Mesmo com figuras públicas, os tribunais americanos protegem o mais possível as crianças. Fazendo até prevalecer esse direito sobre qualquer outro. Foi o que se passou no célebre caso de Woody Allen, acusado por Mia Farrow do crime de abuso sexual contra a filha adoptiva do casal. O procurador do estado do Connecticut, Frank Maco, recusou a abertura de qualquer processo judicial — apesar das dúvidas manifestadas sobre a inocência do cineasta. Isto é, apesar do chamado princípio da busca da verdade, pareceu-lhe mais importante pôr a criança a coberto de obrigações judiciais "potencialmente traumatizantes, sobretudo o testemunho perante o tribunal".

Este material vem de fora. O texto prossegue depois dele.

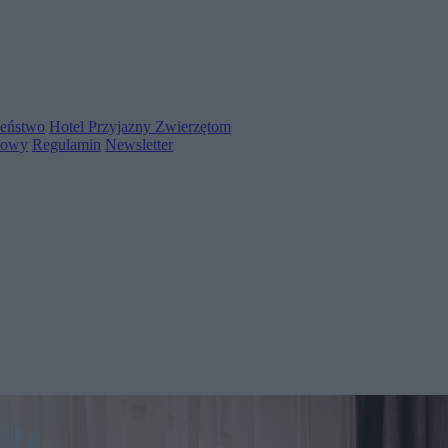
zeństwo
Hotel Przyjazny Zwierzętom
towy
Regulamin
Newsletter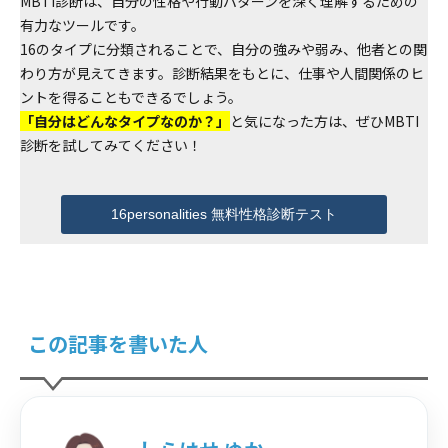
MBTI診断は、自分の性格や行動パターンを深く理解するための
有力なツールです。
16のタイプに分類されることで、自分の強みや弱み、他者との関
わり方が見えてきます。診断結果をもとに、仕事や人間関係のヒ
ントを得ることもできるでしょう。
「自分はどんなタイプなのか？」
と気になった方は、ぜひMBTI
診断を試してみてください！
16personalities 無料性格診断テスト
この記事を書いた人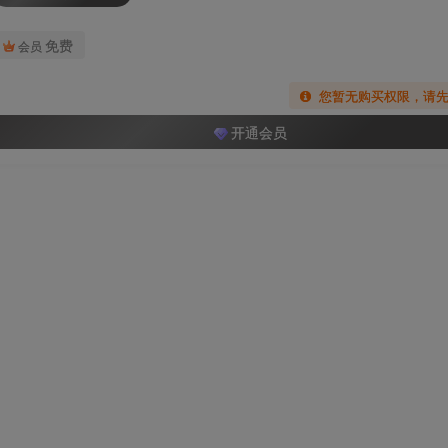
免费
会员
您暂无购买权限，请
开通会员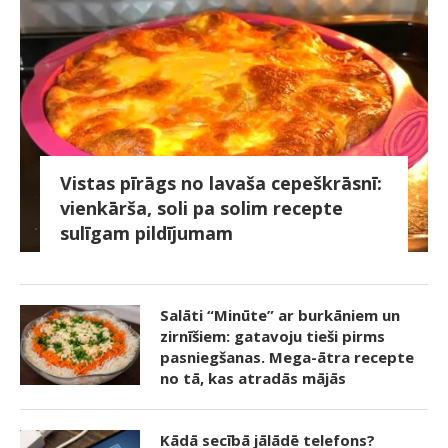
Vistas pīrāgs no lavaša cepeškrāsnī:
vienkārša, soli pa solim recepte
sulīgam pildījumam
Salāti “Minūte” ar burkāniem un
zirnīšiem: gatavoju tieši pirms
pasniegšanas. Mega-ātra recepte
no tā, kas atradās mājās
Kādā secībā jālādē telefons?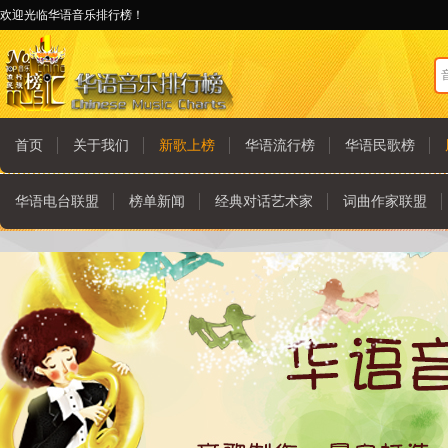
欢迎光临华语音乐排行榜！
首页
关于我们
新歌上榜
华语流行榜
华语民歌榜
华语电台联盟
榜单新闻
经典对话艺术家
词曲作家联盟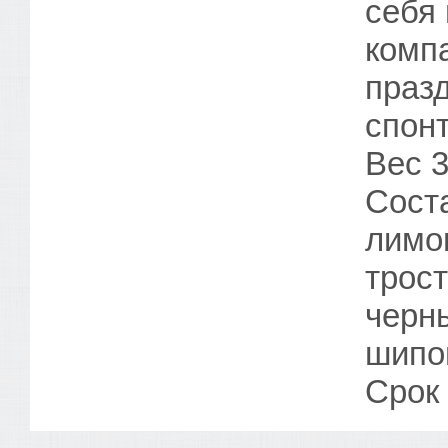
себя
комп
праз
спон
Вес 3
Сост
лимо
трос
черны
шипо
Срок 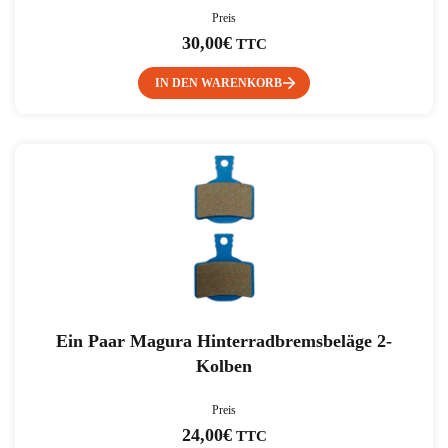
Preis
30,00
€
TTC
IN DEN WARENKORB
Ein Paar Magura Hinterradbremsbeläge 2-
Kolben
Preis
24,00
€
TTC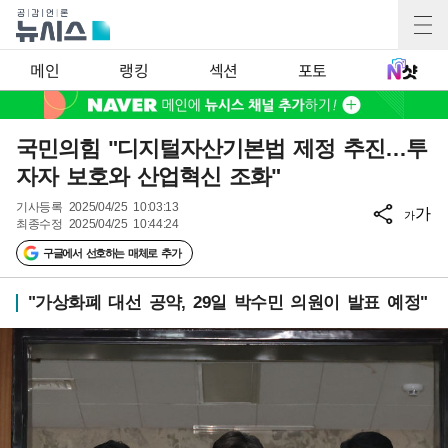
메인
랭킹
섹션
포토
국민의힘 "디지털자산기본법 제정 추진…투
자자 보호와 산업혁신 조화"
기사등록
2025/04/25 10:03:13
가
가
최종수정
2025/04/25 10:44:24
구글에서 선호하는 매체로 추가
"가상화폐 대선 공약, 29일 박수민 의원이 발표 예정"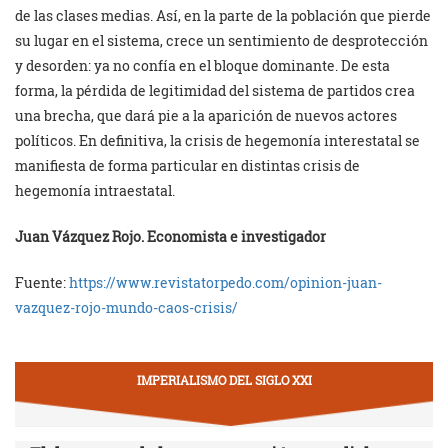
de las clases medias. Así, en la parte de la población que pierde
su lugar en el sistema, crece un sentimiento de desprotección
y desorden: ya no confía en el bloque dominante. De esta
forma, la pérdida de legitimidad del sistema de partidos crea
una brecha, que dará pie a la aparición de nuevos actores
políticos. En definitiva, la crisis de hegemonía interestatal se
manifiesta de forma particular en distintas crisis de
hegemonía intraestatal.
Juan Vázquez Rojo. Economista e investigador
Fuente:
https://www.revistatorpedo.com/opinion-juan-
vazquez-rojo-mundo-caos-crisis/
IMPERIALISMO DEL SIGLO XXI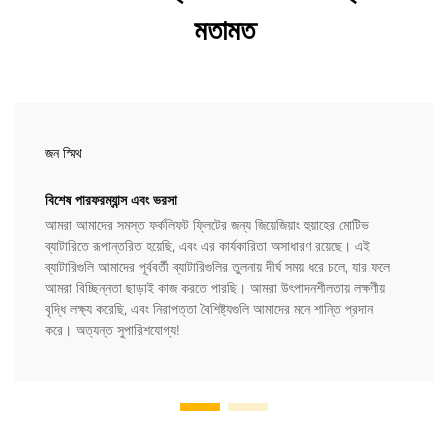
মতামত
জন স্মিথ
বিশেষ পারফরম্যান্স এবং ভরসা
আমরা আমাদের সমস্ত ফর্কলিফট ফ্লিটের জন্য জিয়েজিয়াং হুয়াহের মোটিভ
ব্যাটারিতে রূপান্তরিত হয়েছি, এবং এর কার্যকারিতা অসাধারণ রয়েছে। এই
ব্যাটারিগুলি আমাদের পূর্ববর্তী ব্যাটারিগুলির তুলনায় দীর্ঘ সময় ধরে চলে, যার ফলে
আমরা বিচ্ছিন্নতা ছাড়াই কাজ করতে পারছি। আমরা উৎপাদনশীলতায় লক্ষণীয়
বৃদ্ধি লক্ষ্য করেছি, এবং নিরাপত্তা বৈশিষ্ট্যগুলি আমাদের মনে শান্তি প্রদান
করে। অত্যন্ত সুপারিশযোগ্য!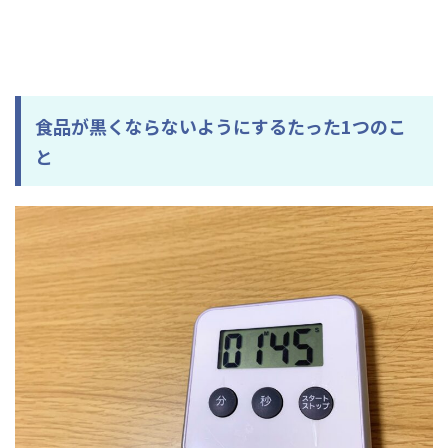
食品が黒くならないようにするたった1つのこ
と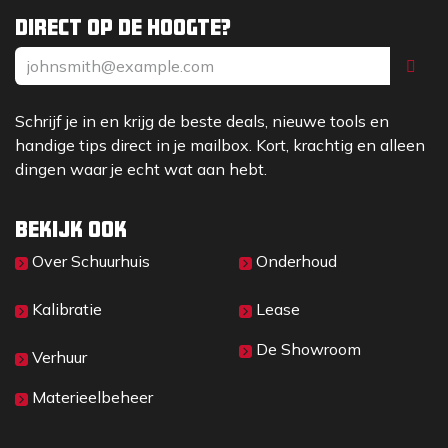
Direct op de hoogte?
Schrijf je in en krijg de beste deals, nieuwe tools en
handige tips direct in je mailbox. Kort, krachtig en alleen
dingen waar je echt wat aan hebt.
Bekijk ook
Over Sc​huurhuis
Onderhoud
Kalibratie
Lease
De Showroom
Verhuur
Materieelbeheer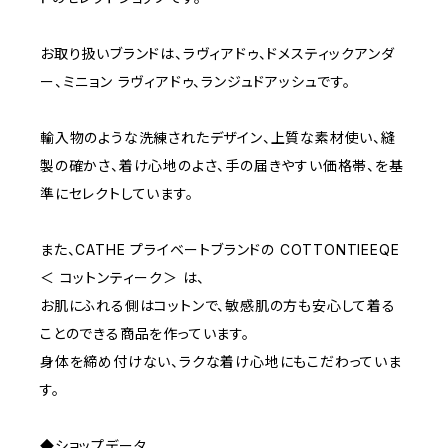
D65
RED
3000~
お取り扱いブランドは、ラヴィアドゥ、ドメスティックアンダ
ー、ミニョン ラヴィアドゥ、ランジュドアッシュです。
D70
BROWN
4000~
輸入物のような洗練されたデザイン、上質な素材使い、縫
E70
YELLOW
5000~
製の確かさ、着け心地のよさ、手の届きやすい価格帯、を基
準にセレクトしています。
M
WHITE
10000~
また、CATHE プライベートブランドの COTTONTIEEQE
＜ コットンティーク＞ は、
L
PURPLE
お肌にふれる側はコットンで、敏感肌の方も安心して着る
ことのできる商品を作っています。
BLUE
身体を締め付けない、ラクな着け心地にもこだわっていま
す。
ORANGE
◆ショップデータ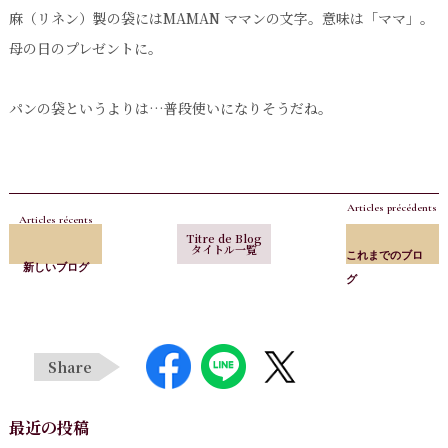
麻（リネン）製の袋にはMAMAN ママンの文字。意味は「ママ」。
母の日のプレゼントに。
パンの袋というよりは…普段使いになりそうだね。
Articles précédents
Articles récents
Titre de Blog
タイトル一覧
これまでのブロ
新しいブログ
グ
Share
最近の投稿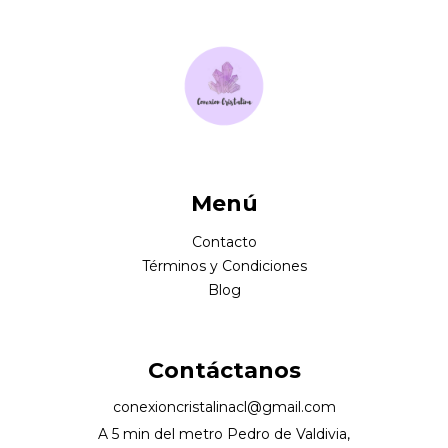
Menú
Contacto
Términos y Condiciones
Blog
Contáctanos
conexioncristalinacl@gmail.com
A 5 min del metro Pedro de Valdivia,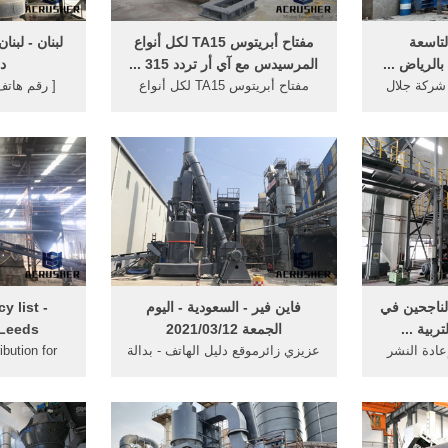
لتاسعة
مفتاح أبريتوس TA15 لكل أنواع
لبنان - لبنا
المرسيدس مع آي أر تردد 315 ...
د
 شركة جلال
مفتاح أبريتوس TA15 لكل أنواع
[ رقم هاتف 
رات - اليوم
المرسيدس مع آي أر تردد 315 |
لبنان دليل ال
ء 2020/12/08 [ رقم تلفون ]
الإمارات للمفاتيح - mk3- والكثير من
برازيل، قنص
الإمارات -
الإمارات للمفاتيح
بيروت, سن 
تلفون: 490401
الناجحين في
فاين فير - السعودية - اليوم
y list -
ربية ...
الجمعة 2021/03/12
 Leeds
إعادة النشر
عزيزي زائرموقع دليل الهاتف - بدالة
ibution for
الة سرايا
السعودية تم إعداد وإختيار هذا
orpus 'i-ar-
الموضوع فاين فير - السعودية -
mation visit
اليوم الجمعة 2021/03/12 فإن كان
42936 tokens
لديك ملاحظة او توجيه يمكنك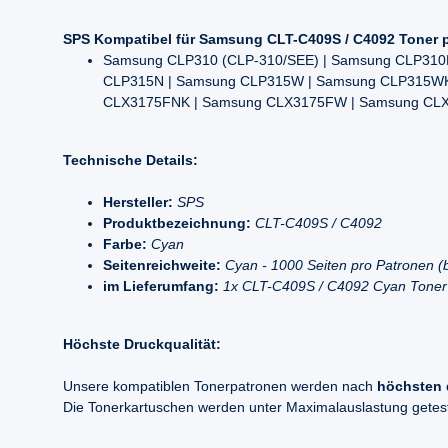
SPS Kompatibel für Samsung CLT-C409S / C4092 Toner 
Samsung CLP310 (CLP-310/SEE) | Samsung CLP310
CLP315N | Samsung CLP315W | Samsung CLP315WK
CLX3175FNK | Samsung CLX3175FW | Samsung CL
Technische Details:
Hersteller:
SPS
Produktbezeichnung:
CLT-C409S / C4092
Farbe:
Cyan
Seitenreichweite:
Cyan - 1000 Seiten pro Patronen 
im Lieferumfang:
1x CLT-C409S / C4092 Cyan Toner
Höchste Druckqualität:
Unsere kompatiblen Tonerpatronen werden nach
höchsten 
Die Tonerkartuschen werden unter Maximalauslastung geteste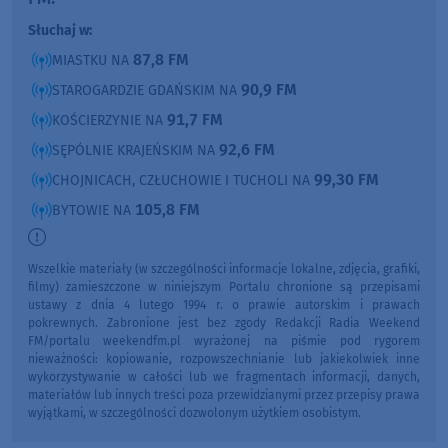
Słuchaj w:
87,8 FM
MIASTKU NA
90,9 FM
STAROGARDZIE GDAŃSKIM NA
91,7 FM
KOŚCIERZYNIE NA
92,6 FM
SĘPÓLNIE KRAJEŃSKIM NA
99,30 FM
CHOJNICACH, CZŁUCHOWIE I TUCHOLI NA
105,8 FM
BYTOWIE NA
Wszelkie materiały (w szczególności informacje lokalne, zdjęcia, grafiki,
filmy) zamieszczone w niniejszym Portalu chronione są przepisami
ustawy z dnia 4 lutego 1994 r. o prawie autorskim i prawach
pokrewnych. Zabronione jest bez zgody Redakcji Radia Weekend
FM/portalu weekendfm.pl wyrażonej na piśmie pod rygorem
nieważności: kopiowanie, rozpowszechnianie lub jakiekolwiek inne
wykorzystywanie w całości lub we fragmentach informacji, danych,
materiałów lub innych treści poza przewidzianymi przez przepisy prawa
wyjątkami, w szczególności dozwolonym użytkiem osobistym.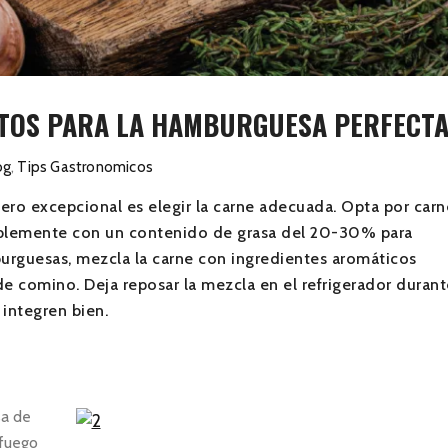
ETOS PARA LA HAMBURGUESA PERFECT
og
,
Tips Gastronomicos
ro excepcional es elegir la carne adecuada. Opta por carn
riblemente con un contenido de grasa del 20-30% para
urguesas, mezcla la carne con ingredientes aromáticos
 de comino. Deja reposar la mezcla en el refrigerador durant
integren bien.
sa de
 fuego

m. No PÚBLICO não se faz discriminação sexual ou racial. A cor da pele do suspeito de um crime nunca deve merecer relevância noticiosa, salvo quando subsistirem óbvias implicações raciais. Cf. Casos de violação da privacidade, em Privacidade e Responsabilidade.

n. Nos casos vertentes ou similares, consultar sempre as Fichas da Lei.

O quadro de referências descrito nos pontos anteriores não diminui nem limita a disponibilidade do PÚBLICO para o tratamento de questões delicadas ou controversas no plano criminal. Pelo contrário, valoriza a investigação própria e responsabiliza a acutilância jornalística — tanto mais necessária quanto estiverem em causa figuras com responsabilidades públicas, nomeadamente se houver uma óbvia contradição entre os valores defendidos por essas figuras e o seu comportamento social. Uma das funções primordiais do jornalismo é exigir transparência e coerência aos actores da cena pública.